• **Dataset records**:
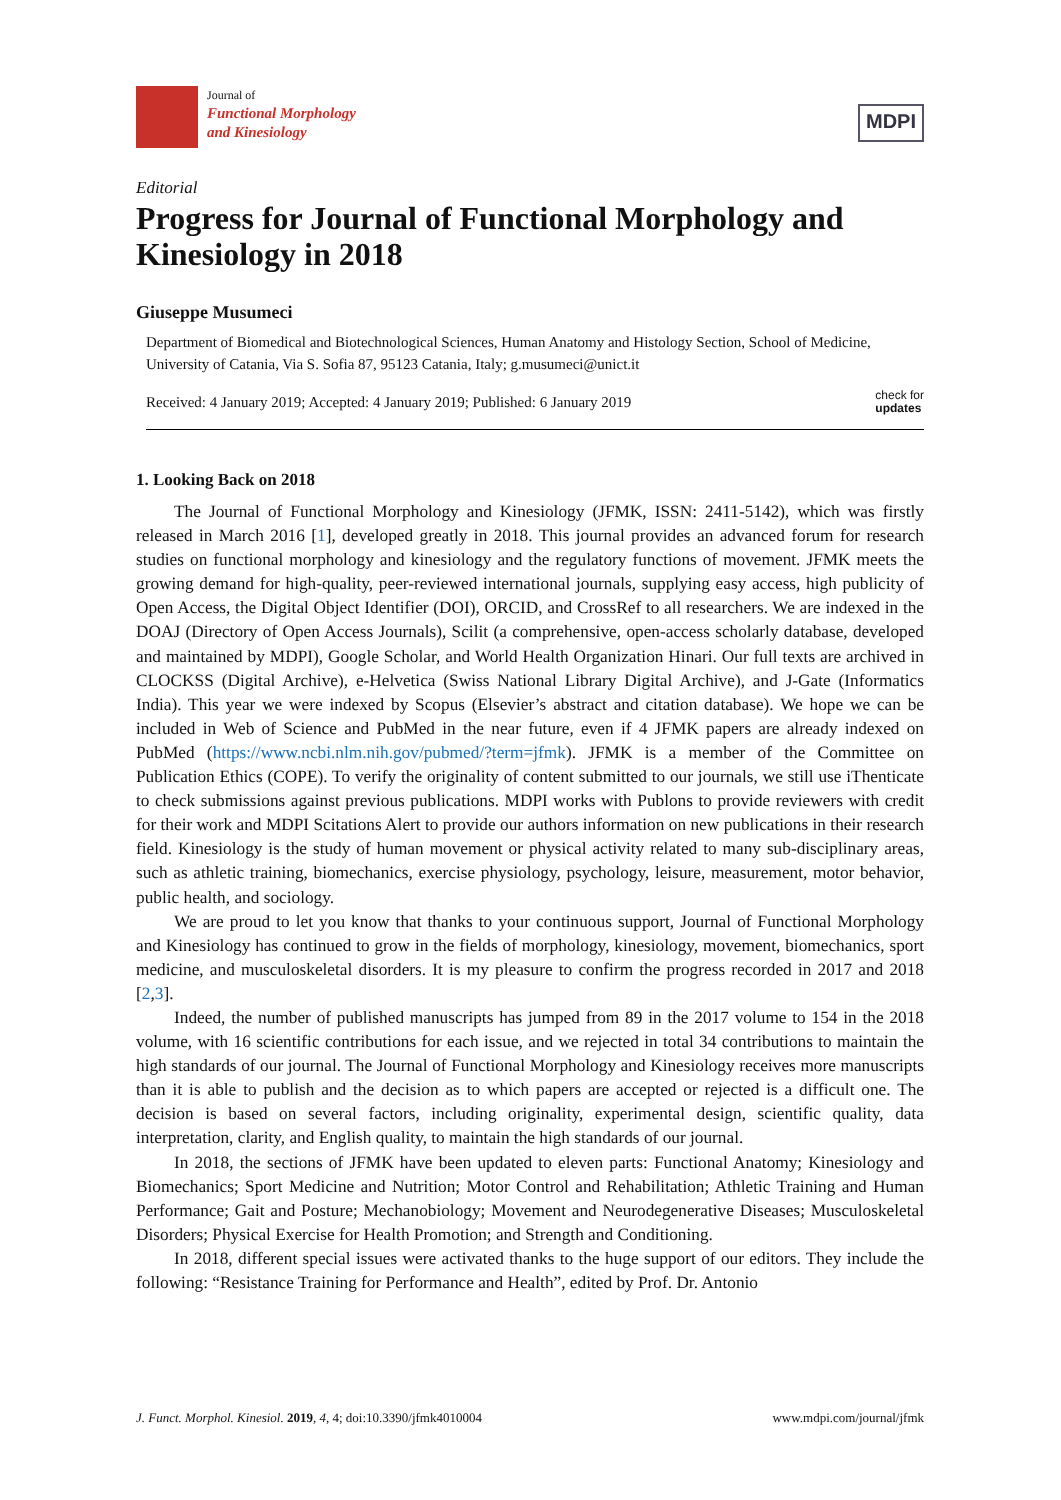Journal of
Functional Morphology
and Kinesiology
MDPI
Editorial
Progress for Journal of Functional Morphology and Kinesiology in 2018
Giuseppe Musumeci
Department of Biomedical and Biotechnological Sciences, Human Anatomy and Histology Section, School of Medicine, University of Catania, Via S. Sofia 87, 95123 Catania, Italy; g.musumeci@unict.it
Received: 4 January 2019; Accepted: 4 January 2019; Published: 6 January 2019 check for
updates
1. Looking Back on 2018
The Journal of Functional Morphology and Kinesiology (JFMK, ISSN: 2411-5142), which was firstly released in March 2016 [1], developed greatly in 2018. This journal provides an advanced forum for research studies on functional morphology and kinesiology and the regulatory functions of movement. JFMK meets the growing demand for high-quality, peer-reviewed international journals, supplying easy access, high publicity of Open Access, the Digital Object Identifier (DOI), ORCID, and CrossRef to all researchers. We are indexed in the DOAJ (Directory of Open Access Journals), Scilit (a comprehensive, open-access scholarly database, developed and maintained by MDPI), Google Scholar, and World Health Organization Hinari. Our full texts are archived in CLOCKSS (Digital Archive), e-Helvetica (Swiss National Library Digital Archive), and J-Gate (Informatics India). This year we were indexed by Scopus (Elsevier’s abstract and citation database). We hope we can be included in Web of Science and PubMed in the near future, even if 4 JFMK papers are already indexed on PubMed (https://www.ncbi.nlm.nih.gov/pubmed/?term=jfmk). JFMK is a member of the Committee on Publication Ethics (COPE). To verify the originality of content submitted to our journals, we still use iThenticate to check submissions against previous publications. MDPI works with Publons to provide reviewers with credit for their work and MDPI Scitations Alert to provide our authors information on new publications in their research field. Kinesiology is the study of human movement or physical activity related to many sub-disciplinary areas, such as athletic training, biomechanics, exercise physiology, psychology, leisure, measurement, motor behavior, public health, and sociology.
We are proud to let you know that thanks to your continuous support, Journal of Functional Morphology and Kinesiology has continued to grow in the fields of morphology, kinesiology, movement, biomechanics, sport medicine, and musculoskeletal disorders. It is my pleasure to confirm the progress recorded in 2017 and 2018 [2,3].
Indeed, the number of published manuscripts has jumped from 89 in the 2017 volume to 154 in the 2018 volume, with 16 scientific contributions for each issue, and we rejected in total 34 contributions to maintain the high standards of our journal. The Journal of Functional Morphology and Kinesiology receives more manuscripts than it is able to publish and the decision as to which papers are accepted or rejected is a difficult one. The decision is based on several factors, including originality, experimental design, scientific quality, data interpretation, clarity, and English quality, to maintain the high standards of our journal.
In 2018, the sections of JFMK have been updated to eleven parts: Functional Anatomy; Kinesiology and Biomechanics; Sport Medicine and Nutrition; Motor Control and Rehabilitation; Athletic Training and Human Performance; Gait and Posture; Mechanobiology; Movement and Neurodegenerative Diseases; Musculoskeletal Disorders; Physical Exercise for Health Promotion; and Strength and Conditioning.
In 2018, different special issues were activated thanks to the huge support of our editors. They include the following: “Resistance Training for Performance and Health”, edited by Prof. Dr. Antonio
J. Funct. Morphol. Kinesiol. 2019, 4, 4; doi:10.3390/jfmk4010004 www.mdpi.com/journal/jfmk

• **Exercise details**: The full set of entries should be transcribed exactly, pictures left aside.

• **Response box**:
Journal of
Functional Morphology
and Kinesiology
MDPI
Editorial
Progress for Journal of Functional Morphology and Kinesiology in 2018
Giuseppe Musumeci
Department of Biomedical and Biotechnological Sciences, Human Anatomy and Histology Section, School of Medicine, University of Catania, Via S. Sofia 87, 95123 Catania, Italy; g.musumeci@unict.it
Received: 4 January 2019; Accepted: 4 January 2019; Published: 6 January 2019 check for
updates
1. Looking Back on 2018
The Journal of Functional Morphology and Kinesiology (JFMK, ISSN: 2411-5142), which was firstly released in March 2016 [1], developed greatly in 2018. This journal provides an advanced forum for research studies on functional morphology and kinesiology and the regulatory functions of movement. JFMK meets the growing demand for high-quality, peer-reviewed international journals, supplying easy access, high publicity of Open Access, the Digital Object Identifier (DOI), ORCID, and CrossRef to all researchers. We are indexed in the DOAJ (Directory of Open Access Journals), Scilit (a comprehensive, open-access scholarly database, developed and maintained by MDPI), Google Scholar, and World Health Organization Hinari. Our full texts are archived in CLOCKSS (Digital Archive), e-Helvetica (Swiss National Library Digital Archive), and J-Gate (Informatics India). This year we were indexed by Scopus (Elsevier’s abstract and citation database). We hope we can be included in Web of Science and PubMed in the near future, even if 4 JFMK papers are already indexed on PubMed (https://www.ncbi.nlm.nih.gov/pubmed/?term=jfmk). JFMK is a member of the Committee on Publication Ethics (COPE). To verify the originality of content submitted to our journals, we still use iThenticate to check submissions against previous publications. MDPI works with Publons to provide reviewers with credit for their work and MDPI Scitations Alert to provide our authors information on new publications in their research field. Kinesiology is the study of human movement or physical activity related to many sub-disciplinary areas, such as athletic training, biomechanics, exercise physiology, psychology, leisure, measurement, motor behavior, public health, and sociology.
We are proud to let you know that thanks to your continuous support, Journal of Functional Morphology and Kinesiology has continued to grow in the fields of morphology, kinesiology, movement, biomechanics, sport medicine, and musculoskeletal disorders. It is my pleasure to confirm the progress recorded in 2017 and 2018 [2,3].
Indeed, the number of published manuscripts has jumped from 89 in the 2017 volume to 154 in the 2018 volume, with 16 scientific contributions for each issue, and we rejected in total 34 contributions to maintain the high standards of our journal. The Journal of Functional Morphology and Kinesiology receives more manuscripts than it is able to publish and the decision as to which papers are accepted or rejected is a difficult one. The decision is based on several factors, including originality, experimental design, scientific quality, data interpretation, clarity, and English quality, to maintain the high standards of our journal.
In 2018, the sections of JFMK have been updated to eleven parts: Functional Anatomy; Kinesiology and Biomechanics; Sport Medicine and Nutrition; Motor Control and Rehabilitation; Athletic Training and Human Performance; Gait and Posture; Mechanobiology; Movement and Neurodegenerative Diseases; Musculoskeletal Disorders; Physical Exercise for Health Promotion; and Strength and Conditioning.
In 2018, different special issues were activated thanks to the huge support of our editors. They include the following: “Resistance Training for Performance and Health”, edited by Prof. Dr. Antonio
J. Funct. Morphol. Kinesiol. 2019, 4, 4; doi:10.3390/jfmk4010004 www.mdpi.com/journal/jfmk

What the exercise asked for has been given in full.